Leone and Camposano hope that the new government will be able to abolish this measure. “We will have to sit down with the new authorities and see if they can reconsider this guy’s measure. Every dollar added to the cost structure of exporting companies is ultimately detrimental to the source of employment,” says Leone.

Shrimp farmers and industrialists react to the end of electricity subsidies, classifying it as a ‘coup by the outgoing government’ and an ‘attack on the industry’

In addition, Camposano points out that it is important for the new administration to generate something additional, which in his opinion was mandated by the outgoing Government, a transparent policy for determining the prices of electricity and fuel. “We consulted it, we asked for it and there’s just complete secrecy on the part of Petroecuador, the Ministry of Energy, it’s not really known.”

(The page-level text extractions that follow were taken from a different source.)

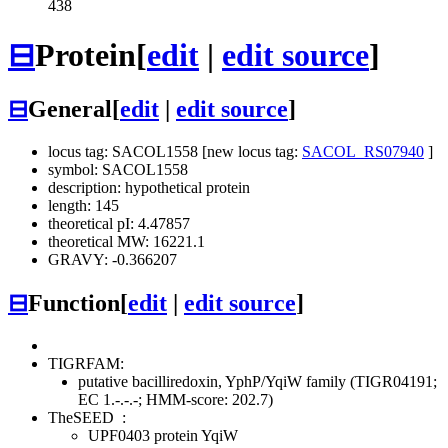
438
⊟
Protein
[
edit
|
edit source
]
⊟
General
[
edit
|
edit source
]
locus tag: SACOL1558 [new locus tag:
SACOL_RS07940
]
symbol: SACOL1558
description: hypothetical protein
length: 145
theoretical pI: 4.47857
theoretical MW: 16221.1
GRAVY: -0.366207
⊟
Function
[
edit
|
edit source
]
TIGRFAM:
putative bacilliredoxin, YphP/YqiW family (TIGR04191;
EC 1.-.-.-; HMM-score: 202.7)
TheSEED
:
UPF0403 protein YqiW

He also points out that in that sector they are aware that the new government has a deadline of 15 months and that it cannot be asked to solve 100 percent of the country’s problems, because in addition there are structural problems, among which is insecurity, to which the president must concentrate”, but when actions are taken in this field, he believes that “it is important for the president to look inside Ecuador”.

Camposano comments by way of background that the tariff incentives for the industrial sector were a win-win because “the state started charging for energy demand that it didn’t even have, the other part was simply for us to sit idly by. This clarification is important because what we were already doing at night is considered to have been done and the price of energy has been reduced without compensation.”